What happened simply looks as if:
1) node 37 was kept fixed as a "pivot".
2) 37's left child was rotated anti-clockwise about the pivot (node 37 here).
3) there is a change in some links of 21 and 37.

On generalising,

N.B. In both cases, the structure of the original BST will be changed to
         that after the rotation. The rule for a balanced tree will be obeyed
         in both the new structures.

Above mentioned are the two ways to perform rotation. When and how many times to perform them depend on the actual arrangement of the nodes in the BST. There are four distinguishable imbalance patterns which occur repeatedly in a BST strucuture. These four patterns are recognized by finding out the "balancing factor" for each node. According to the balancing factor thus obtained, the proper sequence of rotations can be initiated.

What is the balancing factor?
For any node in the BST, its balancing factor is given as:
BF (node) = (height of its left subtree) - (height of its right subtree)

(It can be taken the other way round too, but appropriate sign changes have to be made in the balancing factor of nodes.)  
BF (node 43) = +2
BF (node 34) = +1
BF (node 21) = +1
BF (node 20) = 0 (leaf)

The balancing factor of any node in a balnced BST will be an integer, in the range -1 to +1, including them. If the balancing factor of a node is found to be -2 or +2, it indicates that the BST is unbalanced at that node.
Next, the proper imbalance pattern is identified. Once it is done, the appropriate sequence of rotations are performed.  

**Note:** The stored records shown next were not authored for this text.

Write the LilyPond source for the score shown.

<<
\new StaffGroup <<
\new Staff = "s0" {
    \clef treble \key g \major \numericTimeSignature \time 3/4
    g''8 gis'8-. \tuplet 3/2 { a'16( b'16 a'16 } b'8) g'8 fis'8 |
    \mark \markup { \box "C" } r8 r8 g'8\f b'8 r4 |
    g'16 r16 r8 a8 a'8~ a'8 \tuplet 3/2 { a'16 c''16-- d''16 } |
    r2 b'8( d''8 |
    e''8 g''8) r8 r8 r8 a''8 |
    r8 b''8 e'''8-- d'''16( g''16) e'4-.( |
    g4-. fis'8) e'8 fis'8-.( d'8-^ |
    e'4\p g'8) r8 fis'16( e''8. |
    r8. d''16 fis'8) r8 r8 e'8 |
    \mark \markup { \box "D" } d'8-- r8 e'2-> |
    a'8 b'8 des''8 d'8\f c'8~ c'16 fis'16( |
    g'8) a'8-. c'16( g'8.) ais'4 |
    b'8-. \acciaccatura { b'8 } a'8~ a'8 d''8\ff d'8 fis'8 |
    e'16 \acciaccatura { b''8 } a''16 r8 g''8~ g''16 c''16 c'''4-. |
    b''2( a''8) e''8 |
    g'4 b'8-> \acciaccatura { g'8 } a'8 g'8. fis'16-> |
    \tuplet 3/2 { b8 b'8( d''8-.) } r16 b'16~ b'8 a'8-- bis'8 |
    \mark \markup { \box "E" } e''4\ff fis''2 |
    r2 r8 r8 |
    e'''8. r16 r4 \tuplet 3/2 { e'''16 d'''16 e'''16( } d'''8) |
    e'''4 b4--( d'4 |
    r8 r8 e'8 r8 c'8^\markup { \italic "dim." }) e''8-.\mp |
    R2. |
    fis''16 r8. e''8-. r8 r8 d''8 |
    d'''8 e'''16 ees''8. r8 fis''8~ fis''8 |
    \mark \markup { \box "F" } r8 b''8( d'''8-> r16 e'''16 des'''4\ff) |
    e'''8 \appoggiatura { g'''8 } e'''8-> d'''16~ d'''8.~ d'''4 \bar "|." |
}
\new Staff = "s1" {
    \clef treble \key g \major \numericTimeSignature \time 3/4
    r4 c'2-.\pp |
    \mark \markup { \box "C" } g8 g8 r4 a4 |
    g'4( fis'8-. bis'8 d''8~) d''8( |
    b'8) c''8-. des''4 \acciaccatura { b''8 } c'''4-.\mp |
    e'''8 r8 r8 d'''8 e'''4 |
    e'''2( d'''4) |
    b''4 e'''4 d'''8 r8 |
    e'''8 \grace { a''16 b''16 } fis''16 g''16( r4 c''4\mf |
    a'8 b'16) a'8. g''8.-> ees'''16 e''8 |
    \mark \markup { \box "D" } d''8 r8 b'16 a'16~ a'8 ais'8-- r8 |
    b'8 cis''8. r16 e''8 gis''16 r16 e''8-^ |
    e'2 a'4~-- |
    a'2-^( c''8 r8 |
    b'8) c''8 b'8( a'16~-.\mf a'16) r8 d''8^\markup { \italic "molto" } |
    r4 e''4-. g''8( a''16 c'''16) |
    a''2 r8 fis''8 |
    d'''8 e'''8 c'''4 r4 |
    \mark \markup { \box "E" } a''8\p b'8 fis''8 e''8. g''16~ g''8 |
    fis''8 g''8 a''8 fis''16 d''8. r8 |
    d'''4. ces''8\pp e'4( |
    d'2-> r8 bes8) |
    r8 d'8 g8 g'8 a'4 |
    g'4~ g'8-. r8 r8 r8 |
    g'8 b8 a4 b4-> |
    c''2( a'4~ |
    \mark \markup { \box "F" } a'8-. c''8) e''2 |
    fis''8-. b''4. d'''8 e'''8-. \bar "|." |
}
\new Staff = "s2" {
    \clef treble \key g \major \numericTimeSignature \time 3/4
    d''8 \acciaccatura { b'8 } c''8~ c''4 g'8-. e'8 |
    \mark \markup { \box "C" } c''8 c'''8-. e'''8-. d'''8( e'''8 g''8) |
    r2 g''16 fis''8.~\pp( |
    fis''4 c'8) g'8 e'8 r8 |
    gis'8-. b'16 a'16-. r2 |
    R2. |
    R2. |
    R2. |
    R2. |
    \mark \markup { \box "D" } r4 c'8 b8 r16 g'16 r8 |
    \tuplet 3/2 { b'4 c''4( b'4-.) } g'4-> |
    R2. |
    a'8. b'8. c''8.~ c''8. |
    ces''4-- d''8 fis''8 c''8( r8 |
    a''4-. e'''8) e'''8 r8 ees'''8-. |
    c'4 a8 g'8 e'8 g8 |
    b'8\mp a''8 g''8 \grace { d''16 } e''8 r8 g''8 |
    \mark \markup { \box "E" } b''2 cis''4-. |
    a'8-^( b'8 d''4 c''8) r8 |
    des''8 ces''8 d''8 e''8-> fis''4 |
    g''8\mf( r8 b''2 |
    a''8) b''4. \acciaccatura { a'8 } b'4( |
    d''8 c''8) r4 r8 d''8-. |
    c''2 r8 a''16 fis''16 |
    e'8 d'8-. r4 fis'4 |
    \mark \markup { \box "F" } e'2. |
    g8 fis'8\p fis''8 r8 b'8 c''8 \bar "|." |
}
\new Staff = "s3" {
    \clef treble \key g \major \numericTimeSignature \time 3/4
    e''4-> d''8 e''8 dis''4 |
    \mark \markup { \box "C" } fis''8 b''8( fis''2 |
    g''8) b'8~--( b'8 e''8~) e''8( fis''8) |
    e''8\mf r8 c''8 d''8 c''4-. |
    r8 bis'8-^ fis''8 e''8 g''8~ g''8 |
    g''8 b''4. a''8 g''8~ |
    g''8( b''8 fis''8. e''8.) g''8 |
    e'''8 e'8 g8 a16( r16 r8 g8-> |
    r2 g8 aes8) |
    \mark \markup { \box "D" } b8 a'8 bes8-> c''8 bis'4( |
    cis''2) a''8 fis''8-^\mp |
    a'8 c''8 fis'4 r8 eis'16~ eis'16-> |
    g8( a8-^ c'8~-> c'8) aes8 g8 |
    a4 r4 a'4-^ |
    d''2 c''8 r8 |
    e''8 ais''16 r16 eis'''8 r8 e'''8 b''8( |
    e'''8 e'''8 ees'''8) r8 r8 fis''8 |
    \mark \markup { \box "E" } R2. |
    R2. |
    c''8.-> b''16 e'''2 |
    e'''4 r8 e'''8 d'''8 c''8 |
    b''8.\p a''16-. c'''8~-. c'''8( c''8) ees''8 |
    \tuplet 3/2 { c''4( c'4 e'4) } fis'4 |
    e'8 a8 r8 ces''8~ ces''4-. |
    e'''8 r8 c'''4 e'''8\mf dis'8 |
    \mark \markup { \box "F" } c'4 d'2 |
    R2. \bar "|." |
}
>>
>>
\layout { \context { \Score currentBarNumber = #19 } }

THE FOUR CASES OF IMBALANCE

For any number of nodes in a BST, only 4 patterns occur repeatedly. They are classified as the four cases according to which different sequences of left or right rotation or both must be performed. The four cases are:

    LEGEND:
1 - node with BF +2 or -2, indicating need for rotation
parent              - the parent link of node 1
lroot and rroot - the nodes which get "rotated" during each of the left
                             or right rotations respectively
pivot                 - the pivot node in a rotation

From the above figure,
LEFT - LEFT CASE : BF of a node is +2, BF of its left child is +1 or 0
LEFT - RIGHT CASE : BF of a node is +2, BF of its left child is -1
RIGHT - RIGHT CASE : BF of a node is -2, BF of its right child is 0 or -1
RIGHT - LEFT CASE : BF of a node is -2, BF of its right child is +1

Also,
LEFT - LEFT CASE : 1 right rotation
LEFT - RIGHT CASE : 1 left rotation, then 1 right rotation
RIGHT - RIGHT CASE : 1 left rotation
RIGHT - LEFT CASE : 1 right rotation, then 1 left rotation

AVL-SPECIFIC FUNCTIONS

Balancing Factor -> Finds the balancing factor for the given node.
Left Rotation -> Perform left rotation, given a "pivot" and "lroot".
Right Rotation -> Perform right rotation, given a "pivot" and "rroot".
Balance -> Check balancing factor of given node. If the tree is
                                       unbalanced at this node, identify the imbalance
                                       pattern and perform rotation.
Balanced Insert -> Insert a new node, then travel from its parent to the
                                       root, calling Balance() for each node in the path.
Balanced Delete -> Delete the node, then travel from its parent to the
                                       root, calling Balance() for each node in the path.
                                       If the deleted node was not a leaf, the path starts
                                       from the replaced node itself.
                                    
Special Conditions to be Checked while Retracing in Balanced Deletion

If at some node, its BF is:
+1 or -1 : it indicates that the height of the subtree has remained unchanged,
                and retracing can stop.
0            : height of the subtree has decreased by 1, and retracing needs to
                continue.
+2 or -2 : needs rotation.
                If BF of the node after rotation is 0, continue retracing since
                height of this subtree has again decreased by 1.

N.B. In insertion, if the BF of a node after rotation is 0, it indicates that the
         height of that subtree has remained unchanged, contrary to the similar
         situation while deletion.

CONCLUSION
Once the above extra functions are defined, the BST will be remodelled into an AVL tree.